Trump instead demanded Congress pass the SAVE America Act, his controversial election grievance bill that doesn’t have enough Republican support to get passed in the Senate.
It’s just the latest in a line of policy self-owns where Trump has seemingly intentionally made life more difficult for Republicans hoping to keep their majority. Despite midterm elections occurring in the midst of a blistering economy and an unpopular war, they were surely hoping the housing bill would give them something — anything — to brag about when they returned home to their districts.

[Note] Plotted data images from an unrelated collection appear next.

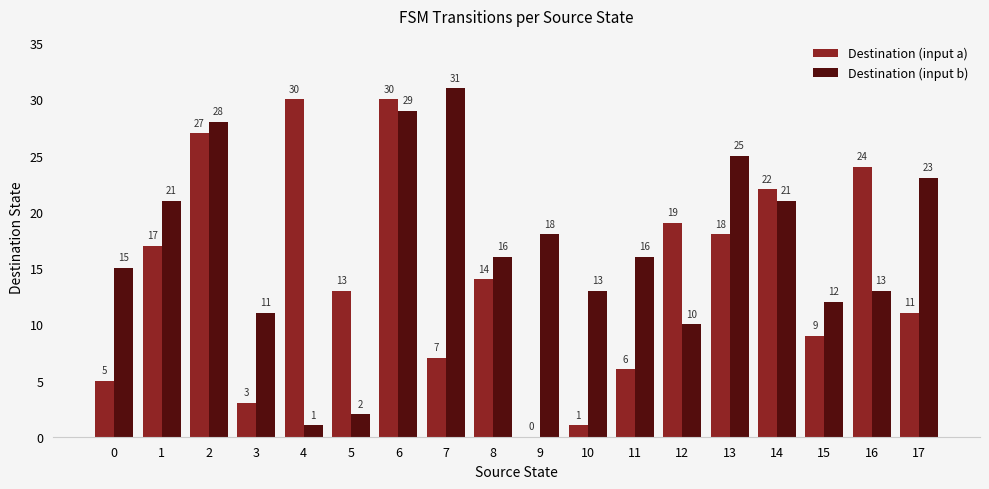

Reading left to right, extract all data points from this chart.

Destination (input a): 0=5	1=17	2=27	3=3	4=30	5=13	6=30	7=7	8=14	9=0	10=1	11=6	12=19	13=18	14=22	15=9	16=24	17=11
Destination (input b): 0=15	1=21	2=28	3=11	4=1	5=2	6=29	7=31	8=16	9=18	10=13	11=16	12=10	13=25	14=21	15=12	16=13	17=23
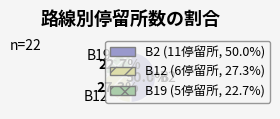

Combined, what portion of the pie is B19 and B12?

50.0%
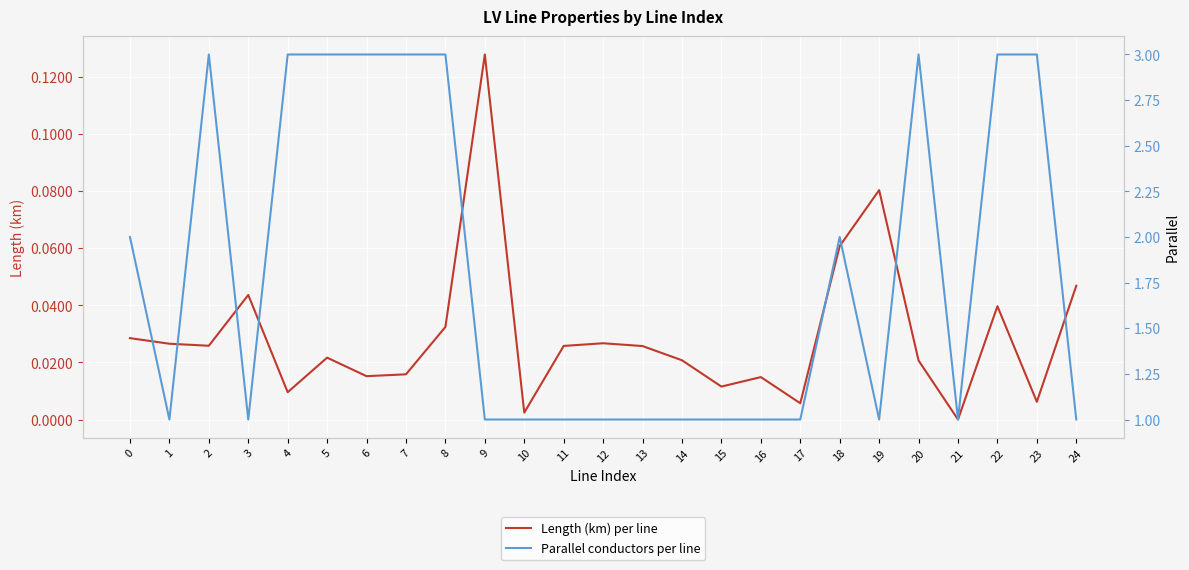

Which label corresponds to the largest value in the chart?

2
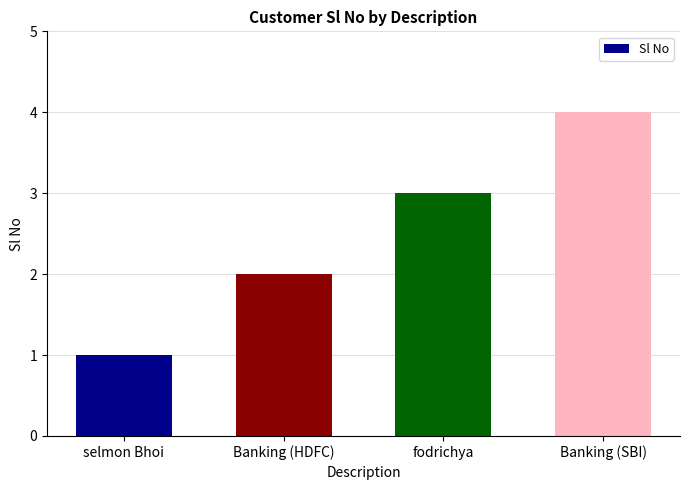

Are the bars grouped side by side (vs. stacked)?

No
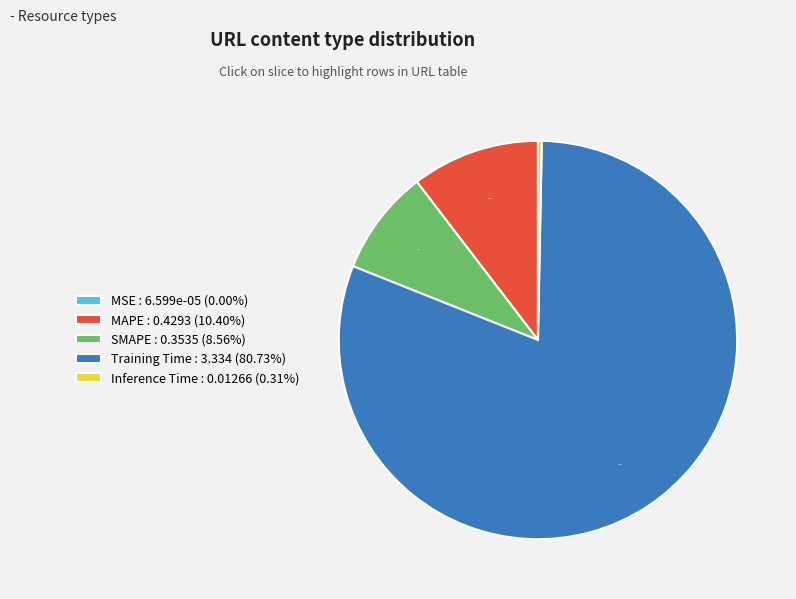

The MAPE slice represents 1% of the pie. True or false?

False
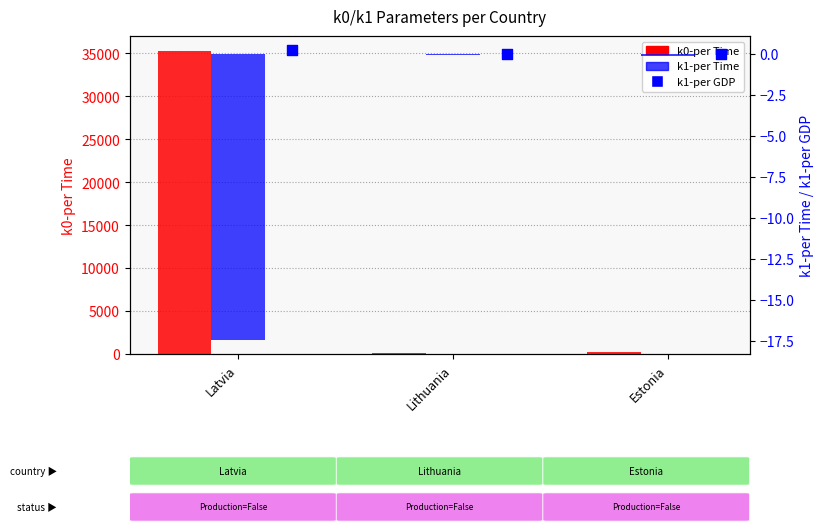

At which category is the sum across all series the highest?

Latvia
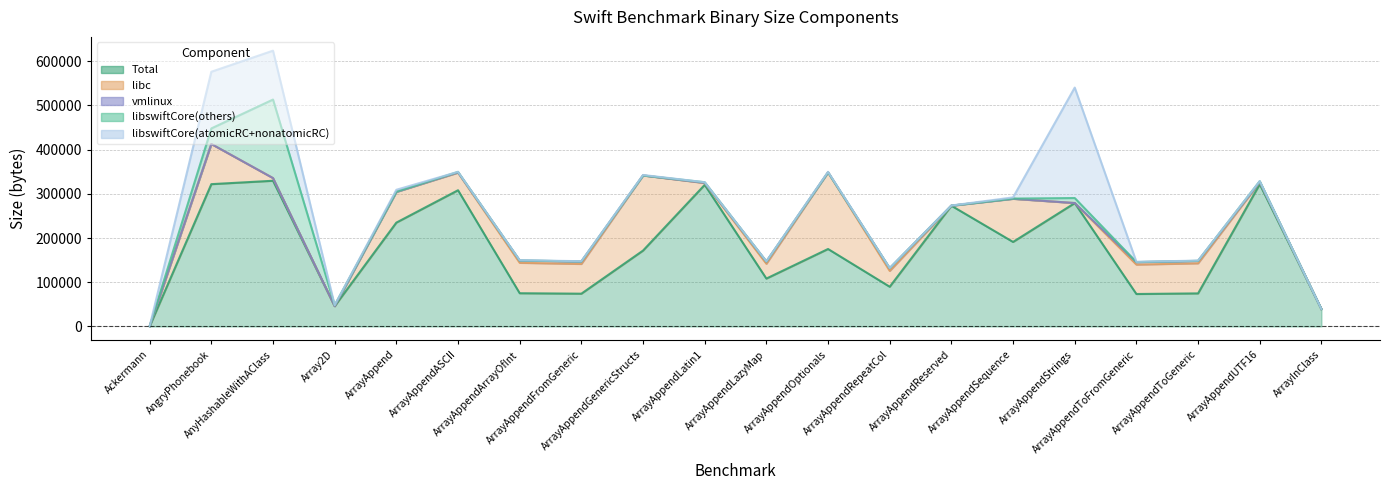

What is the label of the 11th point from the right?

ArrayAppendLatin1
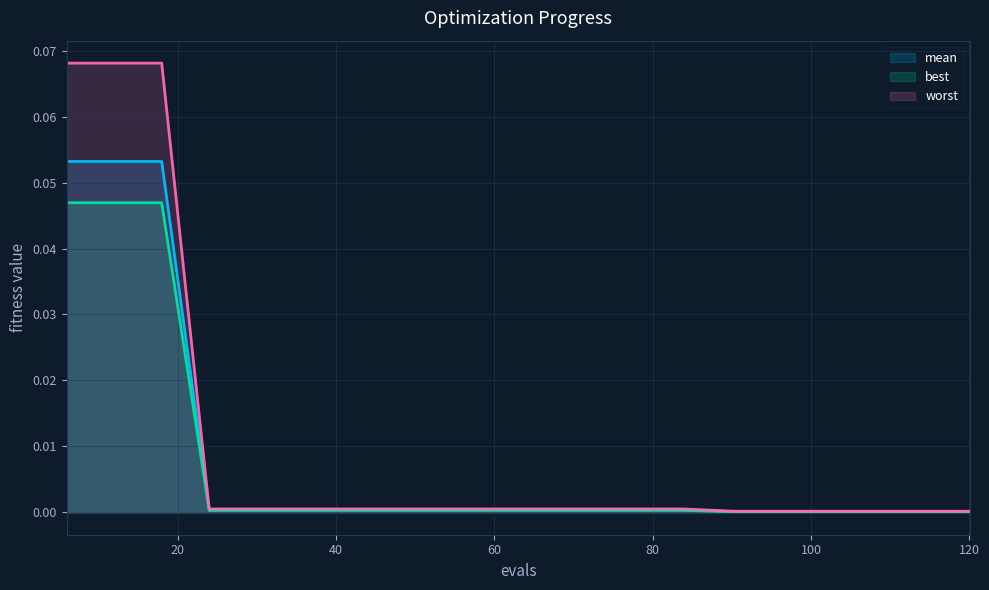

Which category has the lowest value in the best series?

90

And very much to the contrary, Americans do give a sh*t about housing. According to a recent survey by the Bipartisan Policy Center, a whopping 79% say the cost of housing is extremely or very important to them. Eighty-three percent say Congress should take action on the issue — like it just did. Eighty-nine percent say the House and Senate need to work together to pass affordable housing legislation — like they just did. And 63% say they would be more likely to vote for a lawmaker if they helped pass legislation to build more affordable homes and lower housing costs — like they just did.
There aren’t many issues that unite Americans like housing does, and very few bipartisan policy wins Congress can point to, and yet, Trump is holding that bill hostage in order to get his pet project — which doesn’t even have the support of his own party — pushed through.
If you’re trying to make sense of something so nonsensical, as I’m sure many Republican lawmakers are, it’s certainly sad but not actually all that complicated. Trump said what he needed to get reelected and then promptly abandoned his promises in order to pursue his own self-interests, even if those interests are bad for Republicans and bad for voters.
That’s just the kind of guy he is.
S.E. Cupp is the host of "S.E. Cupp Unfiltered" on CNN.